#### Source passage

VUG vs VTV last since April 2021 (Koyfin)

How Will the Market Perform in the Rest of 2022?

The most recent developments have been higher than previously expected rate hikes instituted by the Fed and followed by lots of major monetary authorities across the world. This has caused a relative indiscriminate fall in stocks, including both value and growth, even though growth had already taken some lumps this year. The issue is that the markets could still fall a lot more. The 10-Y treasury yield is now above 3% but the earnings yield for the S&P is at 5%. This implies a 2% risk premium for taking on S&P exposures. This is a very small risk premium for taking on stock exposures that are substantially levered to growth expectations when recession is looming, and otherwise to expectations for even further increases to the interest rate which will soon shrink the premium further. Moreover, supply chain issues and inflation, if rate increases weren’t to work, still renders equity exposures meaningfully uncertain compared to bond flows, especially when paid in a powerful USD. The markets could fall a lot more.

Picking Growth Stocks

Indeed, the market itself is at risk from the FANG names and other megacap tech stocks that determine much of the indices movements. Those stocks, which have been by definition major beneficiaries of the recent tech spending up-cycle, are probably not the best picks right now. However, there are plenty of tech names out there that are less favoured by the markets and have been even further hit by general market movements to the downside, still offering promising secular stories. When markets are potentially very large for some tech names the opportunity to buy at a discount could double the returns of those stocks by the end of your holding period compared to if you had bought them half a year ago.

However, there is one important caveat to the buying the dip mentality in the case of growth stocks which is that they should be self-financing, otherwise in a down-market your investments will be subject to the mercy of reflexivity, a concept popularised by everyone’s favourite person George Soros. Very simply, companies that are not self-financing will be likely to rely on their own stock for financing, and a down-market means more severe dilution which comes at the expense of current equity holders. Therefore, with the incentive to sell, the price deteriorates further and creates a stronger incentive to continue selling. This is what happened with many companies after they de-SPACed, where a venture profile and lacking SPAC appetite actually damaged fundamentals of the company. Reflexivity is what makes growth stocks in general more vulnerable than value, and this force is exceptionally powerful and has to be taken very seriously in a recession.

Bottom Line – Consider LIVN

While we discussed generally what we’re looking for, a growth pick that fits the bill well that you might want to consider is LivaNova (LIVN). Their big draw are their neuromodulation technologies that stimulate the Vagus nerve to deal with conditions such as epilepsy, sleep apnea and most promisingly difficult-to-treat depression. The reason why the stock is compelling is because of the high likelihood of success of the DTD product, which is still trialing for insurance coverage. The reason it’s likely to succeed is that from trials 15 years ago that failed, thousands of people have been carrying their implants in them, and while the trial failed within the required 6-month period, the years of evidence accumulated from this cohort showed that improvement already started after nine months, and that lives have been markedly improved. The peculiarity of having thousands of implants in patients from a failed trial more than a decade ago creates an asymmetric opportunity here that investors should consider while betting on the large DTD market.

########

__Questions on the material__:
1: In the market passage, why should growth stocks bought on the dip be self-financing?
2: From the market passage, write out the part that starts at the words "Picking Growth Stocks" and ends after "a year ago.".

#### Record extracts

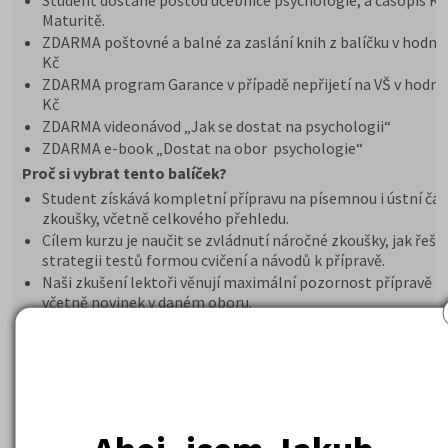
Student dostane poštou učebnice psychologie, a časopis K
Maturitě.
ZDARMA poštovné a balné za zaslání knih z balíčku v hodno
Kč
ZDARMA program Garance v případě nepřijetí na VŠ v hodno
Kč
ZDARMA videonávod „Jak se dostat na psychologii“
ZDARMA e-book „Dostat na obor psychologie“
Proč si vybrat tento balíček?
Student získává kompletní přípravu na písemnou i ústní čás
zkoušky, včetně celkového přehledu.
Cílem kurzu je naučit se zvládnutí náročné zkoušky, jak řešit
strategii testů formou cvičení a návodů k přípravě.
Naši zkušení lektoři věnují maximální pozornost přípravě n
včetně novinek v daném oboru.
Dle našich obchodních podmínek –
u nultých
ročníků poskytujeme garanci vrácení peněz v případě nepřij
daný obor
Využití Programu GARANCE, je pro studenty velkou výhodou
Student dostane poštou učebnice psychologie, a časopis K
Maturitě.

########

__Answers below__:
1: Companies that are not self-financing are likely to rely on their own stock for financing, and in a down-market that means more severe dilution at the expense of current shareholders. That creates an incentive to sell, so the price falls further and the urge to keep selling grows stronger. This is the reflexivity that makes growth stocks more vulnerable than value stocks.

2:
Picking Growth Stocks

Indeed, the market itself is at risk from the FANG names and other megacap tech stocks that determine much of the indices movements. Those stocks, which have been by definition major beneficiaries of the recent tech spending up-cycle, are probably not the best picks right now. However, there are plenty of tech names out there that are less favoured by the markets and have been even further hit by general market movements to the downside, still offering promising secular stories. When markets are potentially very large for some tech names the opportunity to buy at a discount could double the returns of those stocks by the end of your holding period compared to if you had bought them half a year ago.